Он смотрел на ее изящное маленькое тело в сером платье, на ее тонкое лицо с большими черными глазами, на темные волосы, уложенные в какой-то детской прическе. В ее голосе было что-то от птичьего щебета, и стремительной грацией своих движений она тоже напоминала птицу. Крейг счастливо улыбнулся.
— Одно время я жалел, что остался, — сказал я. — А сейчас этому радуюсь.
И он, прихрамывая, подошел к ней ближе.
— Что у тебя с ногой? — воскликнула Мидори. — Hу-ка иди сюда. Садись. — И она заставила его сесть на камень. — Что случилось?
— Это танасис меня куснул. Ничего страшного.
— Сейчас же сними ботинок! Он же давит!
Она помогла ему снять ботинок, погладила холодными пальцами его опухшую щиколотку, села рядом.
— Представляю, как тебе больно. Как же это случилось?
— Так… настроение было неважное, — сказал он. — Я сел на окружную стену, разулся и стал болтать ногами над танасисом.
— Глупый Рой! А почему, тебе было там плохо?
— Да так как-то… — Несколько ярких фитонов уселось на его голую щиколотку, и он не стал их сгонять. — Мы теперь ночуем в лесу, сюда не возвращаемся. Все эти новые ребята — «красные кружки». Я опять стал пустым местом…
— Ты хочешь сказать, они считают, что ты до них не дорос?

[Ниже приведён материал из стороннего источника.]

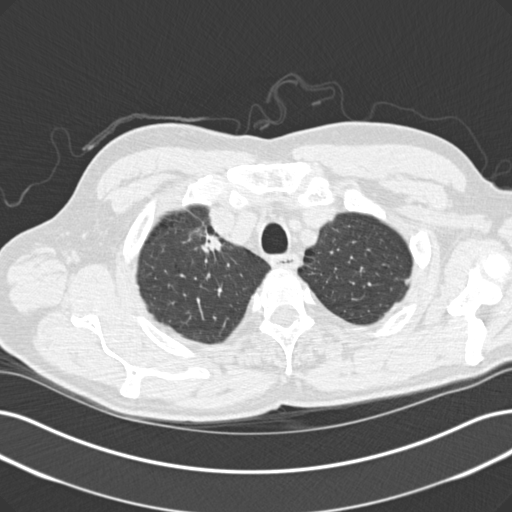
Low-dose screening chest CT, one axial slice; lung window (W 1500 / L -600 HU); 512 × 512 image matrix, field of view 365 × 365 mm.
Structures marked on this image (outlined manually by an expert reader):
- lesion 1 (tumor, upper lobe of right lung): box from (x=201, y=230) to (x=222, y=253) px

— Я и вправду до них не дорос, в том-то и дело. Понимаешь Мидори, у человека вся душа меняется, когда он убивает Красного Зверя. Я дождусь того дня, когда на этой планете будет полно Красных Зверей и на Мордене не останется ни одного парня, которого бы вот так одурачили.
— Фитоны не сдадутся, — мягко сказала Мидори. — Теперь это уже ясно. Мы проиграли.
— Вы, белконтийцы, может, и проиграли. А морденцы никогда не отступают.
— Проиграл танасис. Может быть, вы собираетесь стрелять по фитонам из ружей?
— Нет, зачем из ружей. Мы применим эту… транс…
— Транслокацию? Нет, этого нельзя делать! — Она поднесла пальцы к губам. — Ведь тогда танасис нельзя будет контролировать в полевых условиях. Я думаю, они не решатся.
— Мы решимся на все, — гордо сказал Крейг. — Те ребята учились на Белконти, и они знают, как обращаться с такими вещами. Другое дело, что…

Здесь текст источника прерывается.